In Japan, a new Regulatory Act named the “Pharmaceuticals and Medical Devices Act” (PMD Act) was implemented in 2014, and a new category was established, i.e., “regenerative medicine products,” in addition to drugs, medical devices, quasi-drugs, and cosmetics [4]. Regenerative medicine products are defined as products based on processed human or animal cells intended for either a) the reconstruction, repair, or formation of a structure or its function in the human (or animal) body (i.e., tissue-engineered products) or b) the treatment or prevention of human (or animal) diseases (i.e., cell therapy products), or articles intended for the treatment of diseases in humans (or animals) that are transgenic for expression in human (or animal) cells (i.e., gene therapy products). Specifically for the new category, the PMD Act introduced conditional and time-limited approvals. If safety is confirmed and a probable benefit of the product is demonstrated by clinical trial(s), the product receives conditional and time-limited approval. After obtaining this approval, it is possible to market products; however, patient follow-ups must be conducted in order to further confirm product safety and efficacy, and data must be submitted to the authority for final approval [4]. In view of this new regulation, Bayesian statistics may be useful. Specifically, premarket trial data can be incorporated as prior information in a postmarket follow-up study to examine effectiveness for the final application for production and distribution after obtaining conditional and time-limited approval.

Study limitations

The survey focused on human cells and tissue products currently approved in the US, EU, and Japan. The results of this analysis are therefore limited by the small sample size of approved products compared to the numbers of drugs and medical devices.

Conclusion

The use of a modern statistical approach, such as Bayesian statistics, and interim analyses (i.e., an adaptive design) may be considered when evaluating the efficacy of human cells and tissue products in clinical trials, despite the difficulties associated with these approaches.
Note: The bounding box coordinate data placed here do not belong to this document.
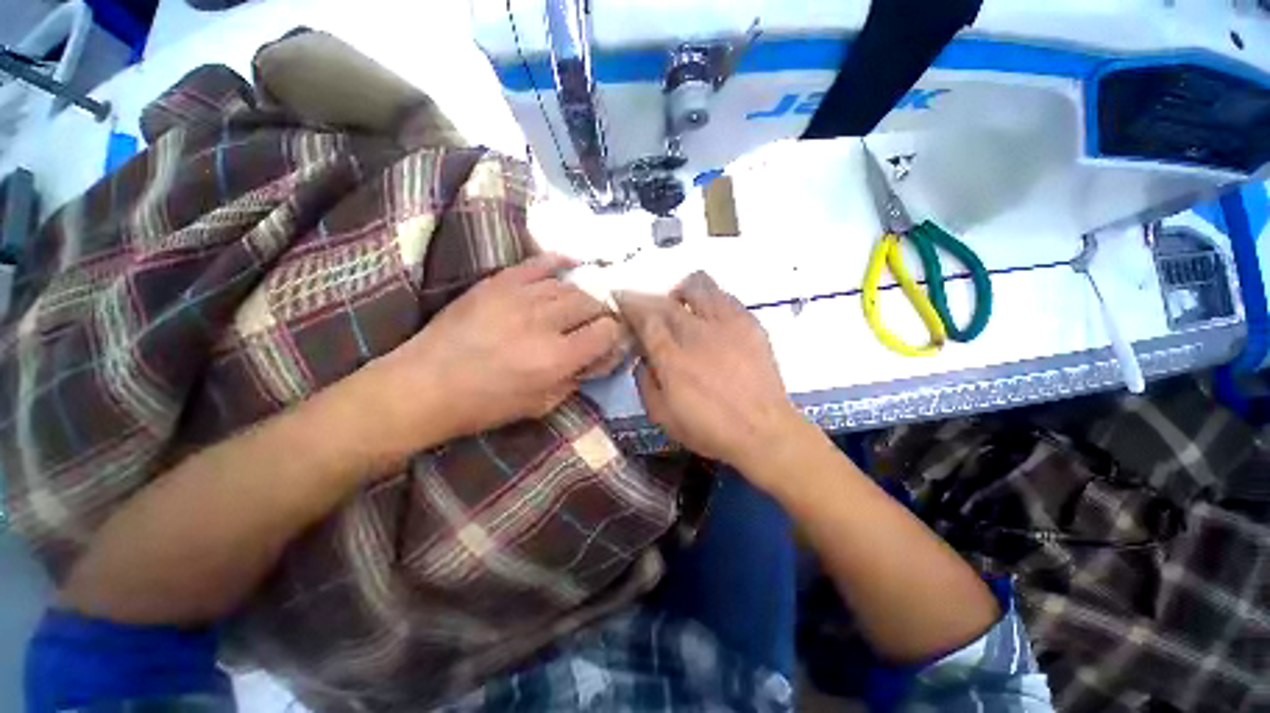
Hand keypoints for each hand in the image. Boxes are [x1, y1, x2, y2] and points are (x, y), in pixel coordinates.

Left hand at [369, 254, 625, 448]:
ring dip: (582, 296)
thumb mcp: (541, 405)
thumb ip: (576, 378)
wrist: (424, 385)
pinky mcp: (498, 282)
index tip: (611, 340)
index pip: (607, 331)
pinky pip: (538, 263)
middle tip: (597, 324)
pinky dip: (559, 261)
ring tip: (578, 307)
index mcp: (557, 357)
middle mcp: (545, 322)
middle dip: (602, 313)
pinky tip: (570, 264)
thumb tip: (597, 357)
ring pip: (570, 285)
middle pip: (592, 303)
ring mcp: (520, 296)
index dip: (615, 334)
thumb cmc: (485, 405)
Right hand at [615, 272, 807, 477]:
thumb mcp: (662, 416)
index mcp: (671, 357)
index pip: (644, 317)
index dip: (629, 303)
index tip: (621, 298)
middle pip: (665, 300)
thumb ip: (645, 382)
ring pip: (698, 285)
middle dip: (648, 299)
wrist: (763, 431)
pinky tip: (710, 316)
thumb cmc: (709, 429)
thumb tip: (643, 358)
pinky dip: (710, 299)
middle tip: (645, 308)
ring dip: (681, 292)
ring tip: (680, 306)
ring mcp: (725, 324)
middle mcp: (695, 332)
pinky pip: (725, 296)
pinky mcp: (749, 323)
Interim analyses are beneficial for identifying a target patient population for a product. Similarly, new regulations enabling conditional and time-limited approval in Japan promote the use of Bayesian statistics in follow-up studies.

Conflict of interest

Mr. Yoji Jokura is an employee of Cook Japan Inc. Dr. Kazuo Yano is an employee of Medtronic Japan Co., Ltd. Dr. Masayuki Yamato is a shareholder of CellSeed Inc.